▸ Stored data
=-=-=

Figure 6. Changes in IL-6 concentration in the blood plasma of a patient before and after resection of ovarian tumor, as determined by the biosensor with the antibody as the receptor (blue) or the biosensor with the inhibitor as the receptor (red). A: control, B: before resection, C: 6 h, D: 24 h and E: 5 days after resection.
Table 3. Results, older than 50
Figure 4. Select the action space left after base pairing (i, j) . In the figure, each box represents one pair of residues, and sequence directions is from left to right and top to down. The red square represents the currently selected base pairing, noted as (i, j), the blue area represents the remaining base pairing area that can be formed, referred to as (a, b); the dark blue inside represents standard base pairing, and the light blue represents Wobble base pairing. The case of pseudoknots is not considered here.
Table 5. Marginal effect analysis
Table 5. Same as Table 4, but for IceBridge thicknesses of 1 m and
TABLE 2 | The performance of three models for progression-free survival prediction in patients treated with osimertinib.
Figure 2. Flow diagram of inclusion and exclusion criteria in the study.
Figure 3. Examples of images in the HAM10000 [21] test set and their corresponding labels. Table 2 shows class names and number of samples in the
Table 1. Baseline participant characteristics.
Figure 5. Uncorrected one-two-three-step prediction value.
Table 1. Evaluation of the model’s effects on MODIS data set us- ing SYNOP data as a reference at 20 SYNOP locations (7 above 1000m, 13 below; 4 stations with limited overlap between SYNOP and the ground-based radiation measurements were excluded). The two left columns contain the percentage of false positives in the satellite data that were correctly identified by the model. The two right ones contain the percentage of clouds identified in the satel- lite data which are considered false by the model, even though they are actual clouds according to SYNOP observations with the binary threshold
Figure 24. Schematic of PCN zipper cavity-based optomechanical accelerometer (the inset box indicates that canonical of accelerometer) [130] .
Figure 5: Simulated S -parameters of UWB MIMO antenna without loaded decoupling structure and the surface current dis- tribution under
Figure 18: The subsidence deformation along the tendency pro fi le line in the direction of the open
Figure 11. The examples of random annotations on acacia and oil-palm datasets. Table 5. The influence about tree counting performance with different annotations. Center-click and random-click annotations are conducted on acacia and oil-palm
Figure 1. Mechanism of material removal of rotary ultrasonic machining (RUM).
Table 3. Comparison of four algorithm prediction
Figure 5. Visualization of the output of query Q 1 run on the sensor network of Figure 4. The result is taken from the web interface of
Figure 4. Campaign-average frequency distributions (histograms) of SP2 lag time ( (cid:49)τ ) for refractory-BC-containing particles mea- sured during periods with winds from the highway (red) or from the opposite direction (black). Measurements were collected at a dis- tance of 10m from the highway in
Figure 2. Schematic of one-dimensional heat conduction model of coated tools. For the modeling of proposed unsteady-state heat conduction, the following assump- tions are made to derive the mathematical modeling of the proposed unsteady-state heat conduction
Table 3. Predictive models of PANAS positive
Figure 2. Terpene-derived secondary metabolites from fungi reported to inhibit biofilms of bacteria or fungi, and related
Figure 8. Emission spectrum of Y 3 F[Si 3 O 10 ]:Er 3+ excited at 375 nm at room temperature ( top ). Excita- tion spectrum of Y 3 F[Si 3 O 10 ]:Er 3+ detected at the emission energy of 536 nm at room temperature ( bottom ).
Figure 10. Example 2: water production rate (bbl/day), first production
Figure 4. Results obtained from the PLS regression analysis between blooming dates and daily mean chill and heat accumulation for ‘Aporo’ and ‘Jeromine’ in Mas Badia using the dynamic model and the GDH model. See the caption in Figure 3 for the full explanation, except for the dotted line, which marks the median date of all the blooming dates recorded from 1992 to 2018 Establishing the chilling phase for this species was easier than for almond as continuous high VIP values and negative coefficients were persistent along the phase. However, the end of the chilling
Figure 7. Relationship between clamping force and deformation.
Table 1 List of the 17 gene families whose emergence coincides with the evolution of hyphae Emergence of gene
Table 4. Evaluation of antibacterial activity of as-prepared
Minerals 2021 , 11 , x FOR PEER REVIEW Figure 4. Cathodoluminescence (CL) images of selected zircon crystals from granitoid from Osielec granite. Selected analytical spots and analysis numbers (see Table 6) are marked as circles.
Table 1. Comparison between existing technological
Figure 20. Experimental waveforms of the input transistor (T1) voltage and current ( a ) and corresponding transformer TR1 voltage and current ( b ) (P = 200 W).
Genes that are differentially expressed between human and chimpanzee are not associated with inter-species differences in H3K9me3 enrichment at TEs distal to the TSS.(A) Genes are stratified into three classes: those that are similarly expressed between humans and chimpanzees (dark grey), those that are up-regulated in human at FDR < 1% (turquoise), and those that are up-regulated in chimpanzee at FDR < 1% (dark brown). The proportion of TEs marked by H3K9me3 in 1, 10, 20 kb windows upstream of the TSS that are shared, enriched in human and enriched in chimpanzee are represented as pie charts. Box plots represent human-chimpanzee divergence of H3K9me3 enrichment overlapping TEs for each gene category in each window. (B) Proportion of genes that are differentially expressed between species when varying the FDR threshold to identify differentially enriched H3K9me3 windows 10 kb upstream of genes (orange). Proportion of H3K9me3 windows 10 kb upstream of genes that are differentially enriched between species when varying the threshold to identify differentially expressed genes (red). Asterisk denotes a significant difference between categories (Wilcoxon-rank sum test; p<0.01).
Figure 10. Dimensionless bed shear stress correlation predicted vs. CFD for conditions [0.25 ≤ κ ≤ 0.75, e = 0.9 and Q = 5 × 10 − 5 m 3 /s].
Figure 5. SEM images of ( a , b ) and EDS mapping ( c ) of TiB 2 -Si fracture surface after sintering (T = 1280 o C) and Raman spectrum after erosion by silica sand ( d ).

=-=-=

▸ Exercise
Which lines above contain the word "Evaluation"? Copy each one.

▸ Your solution
Table 1. Evaluation of the model’s effects on MODIS data set us- ing SYNOP data as a reference at 20 SYNOP locations (7 above 1000m, 13 below; 4 stations with limited overlap between SYNOP and the ground-based radiation measurements were excluded). The two left columns contain the percentage of false positives in the satellite data that were correctly identified by the model. The two right ones contain the percentage of clouds identified in the satel- lite data which are considered false by the model, even though they are actual clouds according to SYNOP observations with the binary threshold
Table 4. Evaluation of antibacterial activity of as-prepared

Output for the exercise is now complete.